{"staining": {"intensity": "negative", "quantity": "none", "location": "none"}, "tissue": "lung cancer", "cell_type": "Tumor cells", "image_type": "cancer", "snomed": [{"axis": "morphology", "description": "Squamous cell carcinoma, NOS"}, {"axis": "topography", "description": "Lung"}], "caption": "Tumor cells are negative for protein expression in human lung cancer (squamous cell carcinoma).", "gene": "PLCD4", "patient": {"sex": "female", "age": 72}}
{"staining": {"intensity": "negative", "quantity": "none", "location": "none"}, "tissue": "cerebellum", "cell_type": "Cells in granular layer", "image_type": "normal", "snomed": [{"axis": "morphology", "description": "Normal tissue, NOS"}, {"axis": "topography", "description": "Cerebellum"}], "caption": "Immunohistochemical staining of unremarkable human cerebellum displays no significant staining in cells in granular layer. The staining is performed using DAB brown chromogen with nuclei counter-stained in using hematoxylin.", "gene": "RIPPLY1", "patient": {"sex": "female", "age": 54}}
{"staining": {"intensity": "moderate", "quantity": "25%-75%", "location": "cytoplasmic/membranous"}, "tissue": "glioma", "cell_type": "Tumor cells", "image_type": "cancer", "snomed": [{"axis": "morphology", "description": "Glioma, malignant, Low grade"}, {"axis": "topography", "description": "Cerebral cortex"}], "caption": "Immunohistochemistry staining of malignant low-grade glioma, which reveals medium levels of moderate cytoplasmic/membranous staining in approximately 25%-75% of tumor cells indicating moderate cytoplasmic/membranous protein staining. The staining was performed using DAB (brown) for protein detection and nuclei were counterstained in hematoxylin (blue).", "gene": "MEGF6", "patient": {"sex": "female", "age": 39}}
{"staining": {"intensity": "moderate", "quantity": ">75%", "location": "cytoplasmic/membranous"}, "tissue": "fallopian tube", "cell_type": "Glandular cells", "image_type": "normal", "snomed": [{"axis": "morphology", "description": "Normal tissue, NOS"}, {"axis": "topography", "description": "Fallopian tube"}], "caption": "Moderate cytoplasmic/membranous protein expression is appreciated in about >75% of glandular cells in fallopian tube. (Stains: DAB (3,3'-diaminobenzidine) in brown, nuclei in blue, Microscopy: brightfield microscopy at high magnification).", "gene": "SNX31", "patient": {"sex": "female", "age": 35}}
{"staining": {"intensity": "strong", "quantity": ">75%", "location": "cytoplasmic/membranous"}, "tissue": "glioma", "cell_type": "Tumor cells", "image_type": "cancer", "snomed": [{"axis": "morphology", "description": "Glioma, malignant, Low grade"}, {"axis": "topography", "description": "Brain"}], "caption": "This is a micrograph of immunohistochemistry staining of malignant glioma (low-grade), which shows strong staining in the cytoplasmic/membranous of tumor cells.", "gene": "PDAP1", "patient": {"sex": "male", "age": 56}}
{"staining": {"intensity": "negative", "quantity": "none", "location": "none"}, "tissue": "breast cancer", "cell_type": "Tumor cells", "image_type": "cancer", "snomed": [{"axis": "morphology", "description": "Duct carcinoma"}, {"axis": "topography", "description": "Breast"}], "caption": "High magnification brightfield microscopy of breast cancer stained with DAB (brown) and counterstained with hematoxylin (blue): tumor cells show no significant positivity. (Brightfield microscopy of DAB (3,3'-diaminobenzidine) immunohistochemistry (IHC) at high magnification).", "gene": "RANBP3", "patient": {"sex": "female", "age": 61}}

----------

#### What you need to do
An exact copy of all the records above is the required answer.

#### Answer box
{"staining": {"intensity": "negative", "quantity": "none", "location": "none"}, "tissue": "lung cancer", "cell_type": "Tumor cells", "image_type": "cancer", "snomed": [{"axis": "morphology", "description": "Squamous cell carcinoma, NOS"}, {"axis": "topography", "description": "Lung"}], "caption": "Tumor cells are negative for protein expression in human lung cancer (squamous cell carcinoma).", "gene": "PLCD4", "patient": {"sex": "female", "age": 72}}
{"staining": {"intensity": "negative", "quantity": "none", "location": "none"}, "tissue": "cerebellum", "cell_type": "Cells in granular layer", "image_type": "normal", "snomed": [{"axis": "morphology", "description": "Normal tissue, NOS"}, {"axis": "topography", "description": "Cerebellum"}], "caption": "Immunohistochemical staining of unremarkable human cerebellum displays no significant staining in cells in granular layer. The staining is performed using DAB brown chromogen with nuclei counter-stained in using hematoxylin.", "gene": "RIPPLY1", "patient": {"sex": "female", "age": 54}}
{"staining": {"intensity": "moderate", "quantity": "25%-75%", "location": "cytoplasmic/membranous"}, "tissue": "glioma", "cell_type": "Tumor cells", "image_type": "cancer", "snomed": [{"axis": "morphology", "description": "Glioma, malignant, Low grade"}, {"axis": "topography", "description": "Cerebral cortex"}], "caption": "Immunohistochemistry staining of malignant low-grade glioma, which reveals medium levels of moderate cytoplasmic/membranous staining in approximately 25%-75% of tumor cells indicating moderate cytoplasmic/membranous protein staining. The staining was performed using DAB (brown) for protein detection and nuclei were counterstained in hematoxylin (blue).", "gene": "MEGF6", "patient": {"sex": "female", "age": 39}}
{"staining": {"intensity": "moderate", "quantity": ">75%", "location": "cytoplasmic/membranous"}, "tissue": "fallopian tube", "cell_type": "Glandular cells", "image_type": "normal", "snomed": [{"axis": "morphology", "description": "Normal tissue, NOS"}, {"axis": "topography", "description": "Fallopian tube"}], "caption": "Moderate cytoplasmic/membranous protein expression is appreciated in about >75% of glandular cells in fallopian tube. (Stains: DAB (3,3'-diaminobenzidine) in brown, nuclei in blue, Microscopy: brightfield microscopy at high magnification).", "gene": "SNX31", "patient": {"sex": "female", "age": 35}}
{"staining": {"intensity": "strong", "quantity": ">75%", "location": "cytoplasmic/membranous"}, "tissue": "glioma", "cell_type": "Tumor cells", "image_type": "cancer", "snomed": [{"axis": "morphology", "description": "Glioma, malignant, Low grade"}, {"axis": "topography", "description": "Brain"}], "caption": "This is a micrograph of immunohistochemistry staining of malignant glioma (low-grade), which shows strong staining in the cytoplasmic/membranous of tumor cells.", "gene": "PDAP1", "patient": {"sex": "male", "age": 56}}
{"staining": {"intensity": "negative", "quantity": "none", "location": "none"}, "tissue": "breast cancer", "cell_type": "Tumor cells", "image_type": "cancer", "snomed": [{"axis": "morphology", "description": "Duct carcinoma"}, {"axis": "topography", "description": "Breast"}], "caption": "High magnification brightfield microscopy of breast cancer stained with DAB (brown) and counterstained with hematoxylin (blue): tumor cells show no significant positivity. (Brightfield microscopy of DAB (3,3'-diaminobenzidine) immunohistochemistry (IHC) at high magnification).", "gene": "RANBP3", "patient": {"sex": "female", "age": 61}}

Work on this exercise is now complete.